Le Canada, l'Espagne et les Pays-Bas ont cessé leurs livraisons
Le 20 mars, le Canada a déclaré qu'il allait cesser d'envoyer des armes vers Israël. Selon Ottawa, depuis le 7 octobre, les licences de vente d'armes accordées par le pays à Israël concernaient uniquement des équipements non létaux, comme des outils de communication. Et "depuis le 8 janvier, le gouvernement n'a pas approuvé de nouvelles licences", a affirmé le bureau de la ministre des Affaires étrangères, Mélanie Joly.

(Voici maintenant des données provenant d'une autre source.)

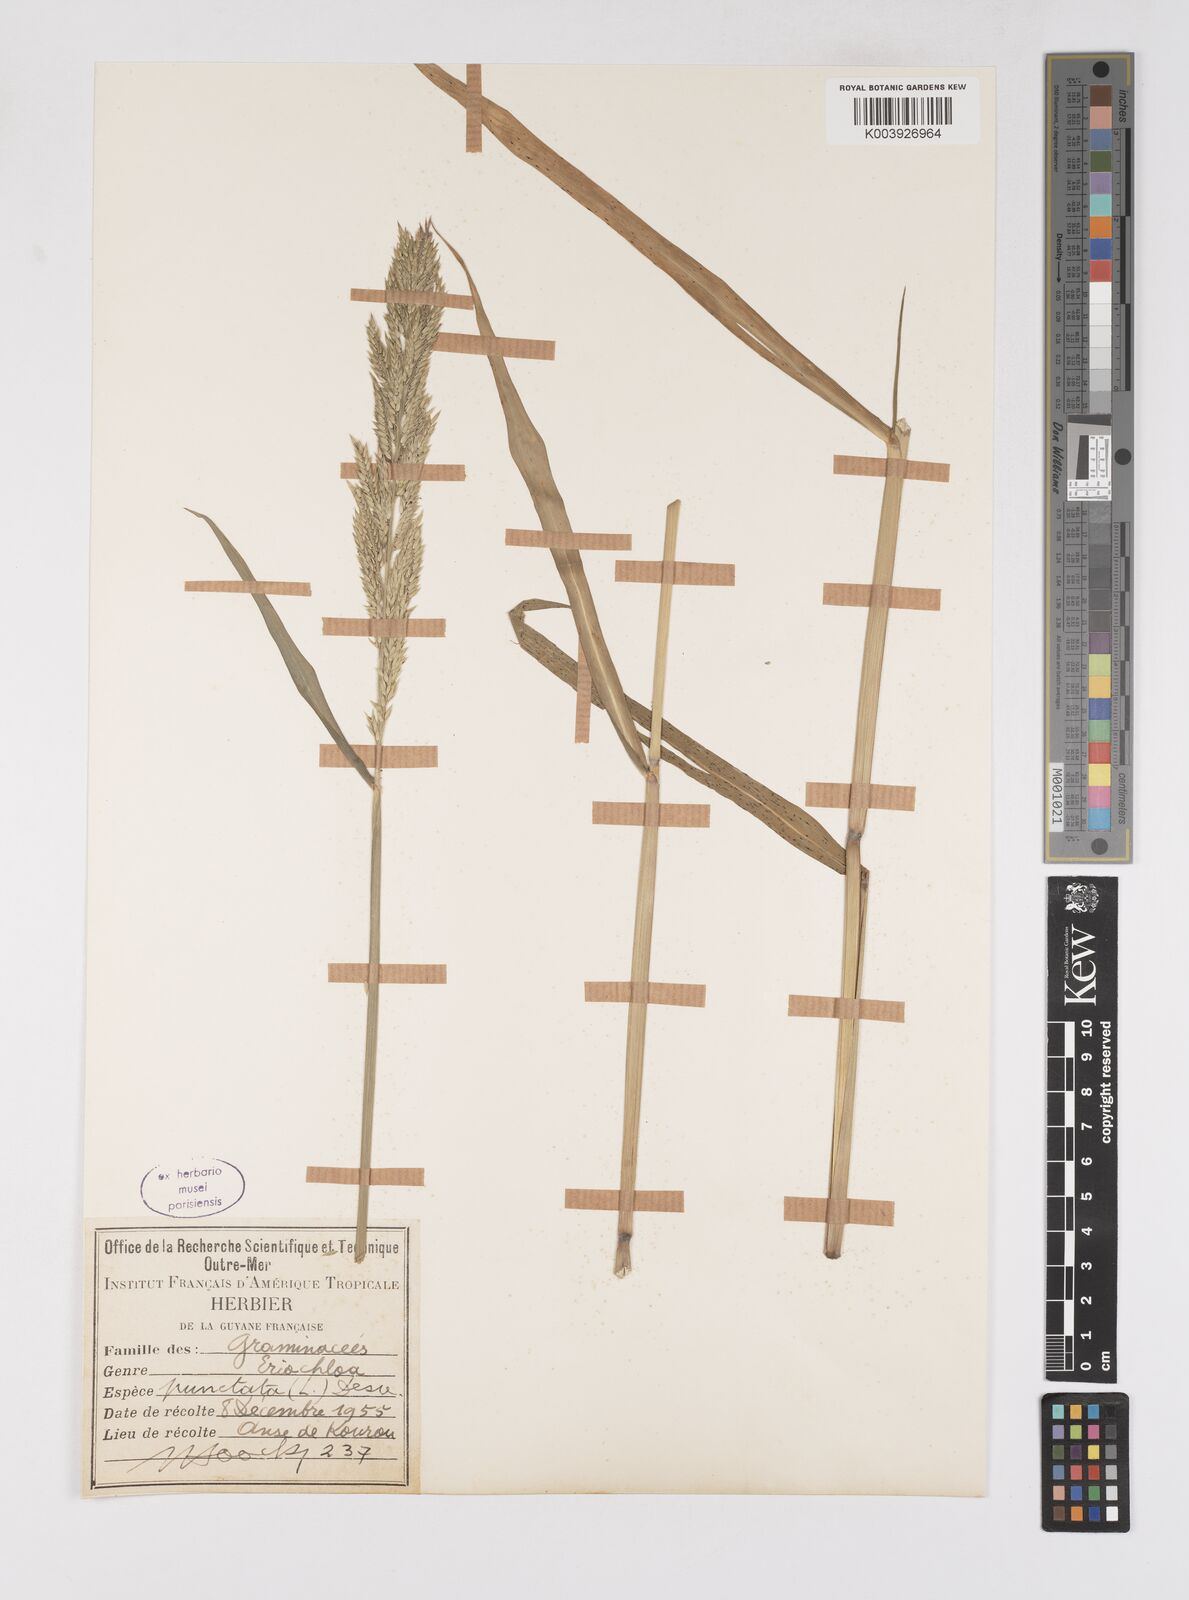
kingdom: Plantae
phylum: Tracheophyta
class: Liliopsida
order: Poales
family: Poaceae
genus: Eriochloa
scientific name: Eriochloa punctata
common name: Louisiana cupgrass
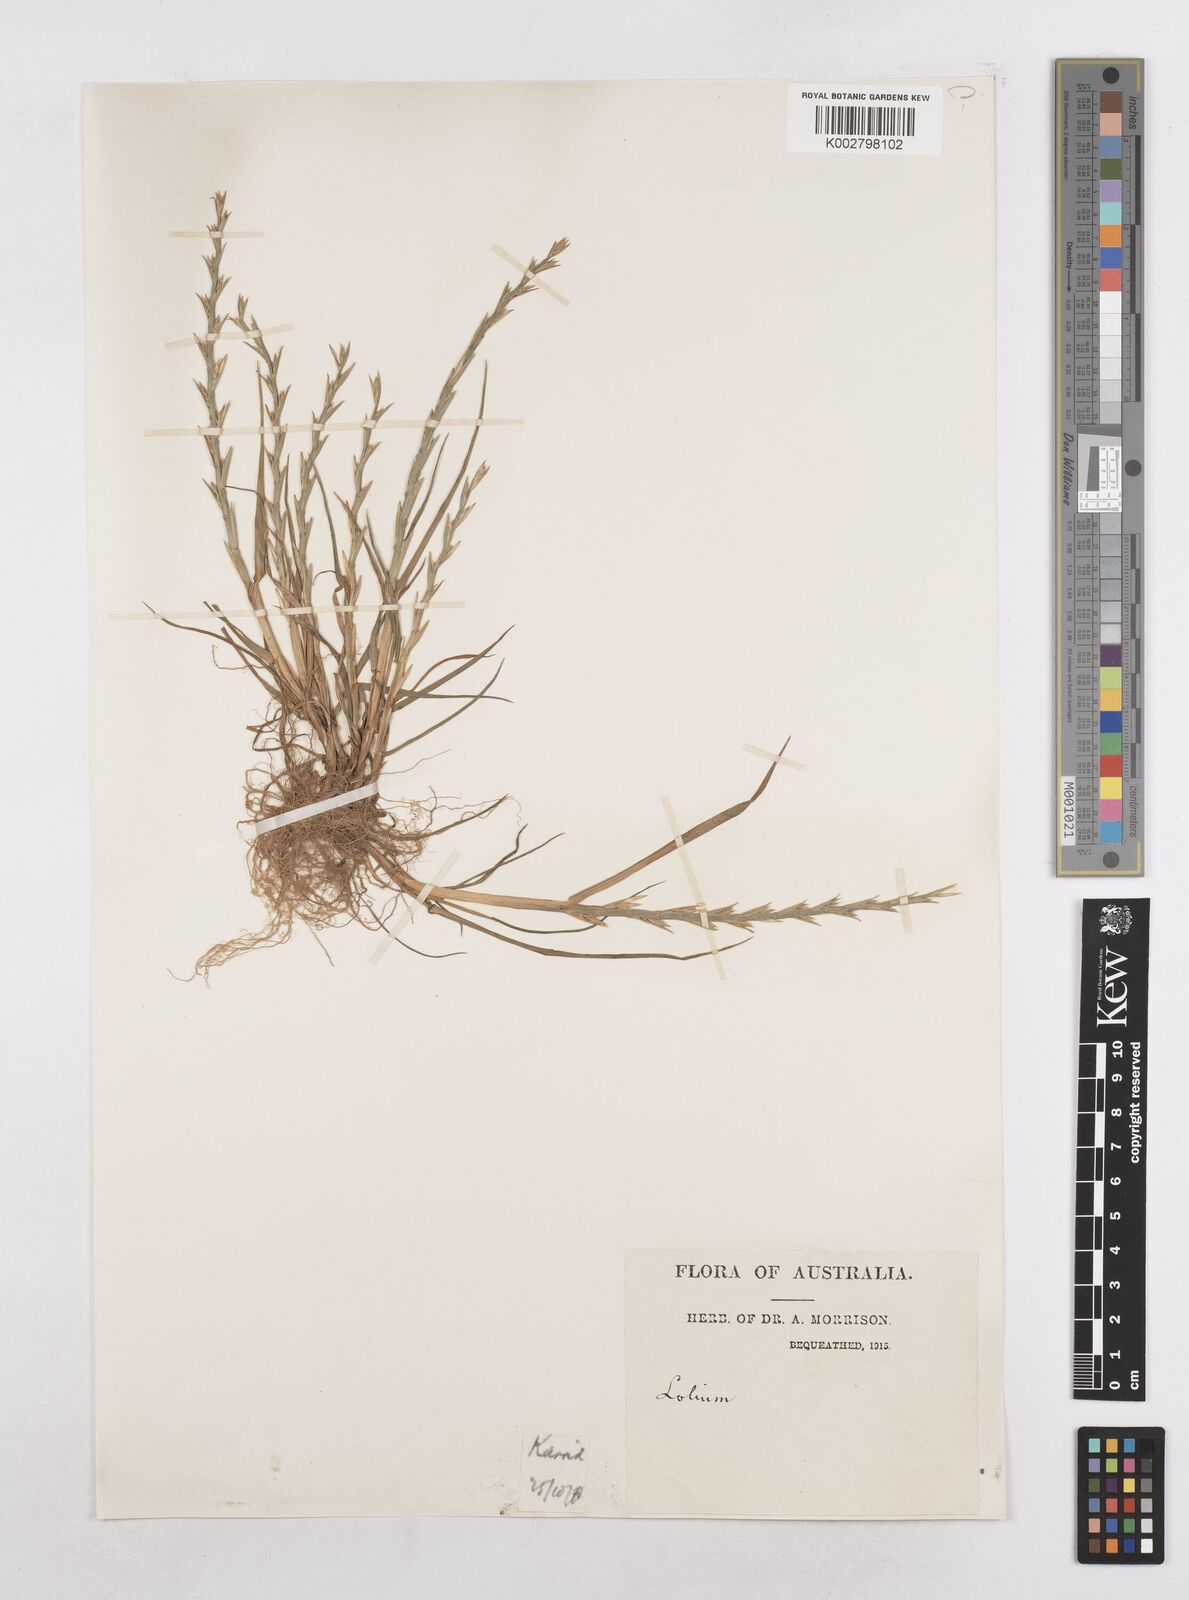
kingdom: Plantae
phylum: Tracheophyta
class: Liliopsida
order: Poales
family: Poaceae
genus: Lolium
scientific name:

Les licences approuvées avant cette date restent toutefois en vigueur. Le Canada a ainsi exporté plus de 21 millions de dollars canadiens (14,4 millions d'euros) de matériel militaire vers Israël en 2022 et 26 millions (17,8 millions d'euros) en 2021, plaçant ainsi Israël parmi les dix principales destinations des exportations d'armes canadiennes, selon des données du gouvernement citées par l'AFP.
En Espagne, depuis le 7 octobre 2023, il n'y a eu aucune vente d'armes à Israël, a assuré le gouvernement espagnol. Cependant, en novembre 2023, des munitions ont été exportées vers Israël pour une valeur de 987 000 euros, rapporte le site d'information El Diario. Selon le gouvernement, elles correspondent à des contrats passés avant les attaques du Hamas. En 2023, selon les données du commerce extérieur espagnol, Madrid a vendu un total de 37,8 tonnes d'armes à Israël, pour une valeur de 1,6 million d'euros.
Aux Pays-Bas, la cour d'appel de La Haye a ordonné au gouvernement néerlandais de bloquer toutes les exportations de pièces d'avions de combat F-35 vers Israël, le 12 février, craignant qu'elles ne soient utilisées pour violer le droit international pendant la guerre à Gaza, rapporte Reuters. Ces composants sont stockés dans le centre local du constructeur américain Lockheed Martin à Woensdrecht, dans l'ouest du pays. Selon le journal De Standaard, en 2022, plus de 217 millions d'euros de pièces de F-35 avaient été livrées depuis Woensdrecht à Israël.
* Les liens suivis d'un astérisque renvoient vers des documents PDF.